##### Data excerpts

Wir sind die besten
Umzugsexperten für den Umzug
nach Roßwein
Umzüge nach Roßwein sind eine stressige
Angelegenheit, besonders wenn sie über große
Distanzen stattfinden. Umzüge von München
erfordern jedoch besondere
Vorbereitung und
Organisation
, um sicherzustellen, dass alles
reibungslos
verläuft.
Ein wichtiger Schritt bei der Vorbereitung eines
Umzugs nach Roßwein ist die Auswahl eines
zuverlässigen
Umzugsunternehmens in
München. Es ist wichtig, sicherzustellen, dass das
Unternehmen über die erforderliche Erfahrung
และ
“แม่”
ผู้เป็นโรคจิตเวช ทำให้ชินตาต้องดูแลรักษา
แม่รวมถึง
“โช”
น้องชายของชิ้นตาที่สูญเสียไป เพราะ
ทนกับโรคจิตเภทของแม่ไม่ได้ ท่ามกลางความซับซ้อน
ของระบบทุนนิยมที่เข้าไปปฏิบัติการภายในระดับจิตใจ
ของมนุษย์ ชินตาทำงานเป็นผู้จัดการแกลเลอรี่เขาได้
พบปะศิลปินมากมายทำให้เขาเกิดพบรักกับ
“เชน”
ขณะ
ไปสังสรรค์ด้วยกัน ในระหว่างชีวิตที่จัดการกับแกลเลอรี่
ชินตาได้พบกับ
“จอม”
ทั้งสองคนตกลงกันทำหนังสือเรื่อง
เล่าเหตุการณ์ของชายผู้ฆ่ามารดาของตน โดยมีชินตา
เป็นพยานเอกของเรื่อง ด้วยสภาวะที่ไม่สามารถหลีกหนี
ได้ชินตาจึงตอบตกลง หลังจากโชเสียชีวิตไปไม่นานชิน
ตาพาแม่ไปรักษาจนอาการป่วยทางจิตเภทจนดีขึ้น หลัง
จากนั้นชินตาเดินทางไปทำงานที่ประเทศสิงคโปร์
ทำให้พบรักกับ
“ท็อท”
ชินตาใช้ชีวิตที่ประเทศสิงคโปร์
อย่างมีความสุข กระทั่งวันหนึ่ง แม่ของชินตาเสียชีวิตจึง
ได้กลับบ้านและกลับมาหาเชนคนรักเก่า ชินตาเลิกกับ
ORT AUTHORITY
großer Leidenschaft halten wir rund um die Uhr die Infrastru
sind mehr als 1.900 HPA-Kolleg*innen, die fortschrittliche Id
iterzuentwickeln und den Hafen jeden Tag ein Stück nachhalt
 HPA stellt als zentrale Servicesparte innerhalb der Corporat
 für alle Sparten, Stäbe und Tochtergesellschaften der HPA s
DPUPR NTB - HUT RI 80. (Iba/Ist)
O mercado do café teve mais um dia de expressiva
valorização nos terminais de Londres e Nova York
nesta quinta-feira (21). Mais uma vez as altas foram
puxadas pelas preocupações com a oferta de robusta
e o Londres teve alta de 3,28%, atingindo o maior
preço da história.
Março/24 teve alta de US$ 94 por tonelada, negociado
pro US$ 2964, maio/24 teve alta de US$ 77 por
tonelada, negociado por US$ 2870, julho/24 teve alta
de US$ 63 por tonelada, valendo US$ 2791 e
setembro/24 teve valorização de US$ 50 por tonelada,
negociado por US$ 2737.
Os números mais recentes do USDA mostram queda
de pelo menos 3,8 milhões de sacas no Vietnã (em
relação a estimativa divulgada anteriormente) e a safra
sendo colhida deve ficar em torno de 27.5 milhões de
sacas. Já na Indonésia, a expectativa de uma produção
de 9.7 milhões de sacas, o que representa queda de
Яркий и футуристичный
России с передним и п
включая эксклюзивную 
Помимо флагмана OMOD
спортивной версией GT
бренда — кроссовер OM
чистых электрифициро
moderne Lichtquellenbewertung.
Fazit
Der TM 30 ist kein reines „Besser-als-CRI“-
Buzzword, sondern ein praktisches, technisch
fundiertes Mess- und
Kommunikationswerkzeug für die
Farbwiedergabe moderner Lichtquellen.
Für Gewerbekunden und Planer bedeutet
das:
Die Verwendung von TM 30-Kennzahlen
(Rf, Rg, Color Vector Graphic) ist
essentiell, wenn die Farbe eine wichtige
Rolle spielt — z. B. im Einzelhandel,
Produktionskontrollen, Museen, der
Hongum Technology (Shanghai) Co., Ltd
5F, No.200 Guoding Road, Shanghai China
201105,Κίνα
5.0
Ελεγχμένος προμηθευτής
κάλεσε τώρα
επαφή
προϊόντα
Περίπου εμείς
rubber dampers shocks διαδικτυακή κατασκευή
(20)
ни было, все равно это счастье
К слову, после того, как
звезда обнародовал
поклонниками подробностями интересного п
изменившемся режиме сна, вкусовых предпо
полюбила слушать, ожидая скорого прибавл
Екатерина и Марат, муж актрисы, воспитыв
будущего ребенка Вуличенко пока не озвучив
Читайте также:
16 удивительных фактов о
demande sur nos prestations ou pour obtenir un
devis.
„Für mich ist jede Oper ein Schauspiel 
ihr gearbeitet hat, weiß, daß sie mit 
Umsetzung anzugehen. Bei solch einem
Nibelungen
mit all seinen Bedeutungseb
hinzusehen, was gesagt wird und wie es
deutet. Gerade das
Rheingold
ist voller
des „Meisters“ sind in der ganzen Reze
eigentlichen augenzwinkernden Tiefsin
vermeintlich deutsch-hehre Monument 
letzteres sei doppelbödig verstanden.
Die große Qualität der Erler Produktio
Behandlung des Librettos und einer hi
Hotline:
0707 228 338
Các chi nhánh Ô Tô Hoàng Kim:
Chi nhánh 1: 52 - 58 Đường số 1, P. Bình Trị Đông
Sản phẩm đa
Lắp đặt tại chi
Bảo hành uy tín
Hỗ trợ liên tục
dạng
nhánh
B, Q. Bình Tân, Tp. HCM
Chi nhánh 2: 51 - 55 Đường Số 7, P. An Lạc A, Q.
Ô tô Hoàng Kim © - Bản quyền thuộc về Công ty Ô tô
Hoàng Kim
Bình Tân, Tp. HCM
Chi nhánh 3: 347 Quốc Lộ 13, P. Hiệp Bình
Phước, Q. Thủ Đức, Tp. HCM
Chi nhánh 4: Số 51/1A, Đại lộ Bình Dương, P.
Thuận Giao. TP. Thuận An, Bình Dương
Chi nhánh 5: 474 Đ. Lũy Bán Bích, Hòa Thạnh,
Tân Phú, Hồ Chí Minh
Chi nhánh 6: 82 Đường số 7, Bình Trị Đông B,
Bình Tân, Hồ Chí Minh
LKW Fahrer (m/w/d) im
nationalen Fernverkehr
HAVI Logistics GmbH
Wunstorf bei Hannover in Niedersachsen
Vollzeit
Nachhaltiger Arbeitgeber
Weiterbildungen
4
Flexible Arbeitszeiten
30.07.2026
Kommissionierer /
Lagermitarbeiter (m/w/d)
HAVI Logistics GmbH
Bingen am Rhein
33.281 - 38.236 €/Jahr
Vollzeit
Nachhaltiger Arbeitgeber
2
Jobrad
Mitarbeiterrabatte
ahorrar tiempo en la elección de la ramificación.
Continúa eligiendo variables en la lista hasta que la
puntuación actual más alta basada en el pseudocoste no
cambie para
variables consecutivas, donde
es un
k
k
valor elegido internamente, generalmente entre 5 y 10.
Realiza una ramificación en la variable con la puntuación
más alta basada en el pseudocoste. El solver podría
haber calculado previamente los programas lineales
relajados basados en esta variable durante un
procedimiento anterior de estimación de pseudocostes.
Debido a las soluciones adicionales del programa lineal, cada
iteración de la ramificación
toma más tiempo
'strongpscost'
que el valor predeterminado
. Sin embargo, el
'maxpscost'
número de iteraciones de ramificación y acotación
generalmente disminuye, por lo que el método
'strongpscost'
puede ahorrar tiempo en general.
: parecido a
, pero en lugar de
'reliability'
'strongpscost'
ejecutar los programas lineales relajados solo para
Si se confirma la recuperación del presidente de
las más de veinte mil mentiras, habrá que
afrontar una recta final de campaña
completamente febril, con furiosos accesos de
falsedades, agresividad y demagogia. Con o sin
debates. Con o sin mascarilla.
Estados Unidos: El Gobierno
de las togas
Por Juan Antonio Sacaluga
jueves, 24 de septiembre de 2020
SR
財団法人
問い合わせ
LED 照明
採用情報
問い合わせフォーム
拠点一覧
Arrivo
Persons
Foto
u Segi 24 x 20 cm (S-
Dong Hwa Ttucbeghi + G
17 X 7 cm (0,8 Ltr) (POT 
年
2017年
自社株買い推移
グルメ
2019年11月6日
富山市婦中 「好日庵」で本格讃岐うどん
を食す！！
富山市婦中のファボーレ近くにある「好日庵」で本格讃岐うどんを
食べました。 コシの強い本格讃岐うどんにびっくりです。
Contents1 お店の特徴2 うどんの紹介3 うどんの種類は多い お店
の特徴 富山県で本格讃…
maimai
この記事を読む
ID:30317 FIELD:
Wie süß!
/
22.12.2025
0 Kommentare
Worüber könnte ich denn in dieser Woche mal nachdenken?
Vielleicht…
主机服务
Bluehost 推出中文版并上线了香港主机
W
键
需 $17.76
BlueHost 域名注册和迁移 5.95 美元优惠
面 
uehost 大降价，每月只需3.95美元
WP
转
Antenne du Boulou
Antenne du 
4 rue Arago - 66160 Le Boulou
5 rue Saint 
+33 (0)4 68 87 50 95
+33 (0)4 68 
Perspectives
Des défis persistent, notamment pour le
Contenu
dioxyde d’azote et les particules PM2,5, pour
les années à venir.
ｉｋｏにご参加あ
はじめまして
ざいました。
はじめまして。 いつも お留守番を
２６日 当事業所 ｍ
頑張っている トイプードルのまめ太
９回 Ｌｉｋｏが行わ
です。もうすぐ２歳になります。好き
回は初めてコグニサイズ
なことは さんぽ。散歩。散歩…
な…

##########

From the material above, set down exactly the lines between the line holding "России с передним и п" and the line holding "Farbwiedergabe moderner Lichtquellen.", inclusive. Include nothing else.

России с передним и п
включая эксклюзивную 
Помимо флагмана OMOD
спортивной версией GT
бренда — кроссовер OM
чистых электрифициро
moderne Lichtquellenbewertung.
Fazit
Der TM 30 ist kein reines „Besser-als-CRI“-
Buzzword, sondern ein praktisches, technisch
fundiertes Mess- und
Kommunikationswerkzeug für die
Farbwiedergabe moderner Lichtquellen.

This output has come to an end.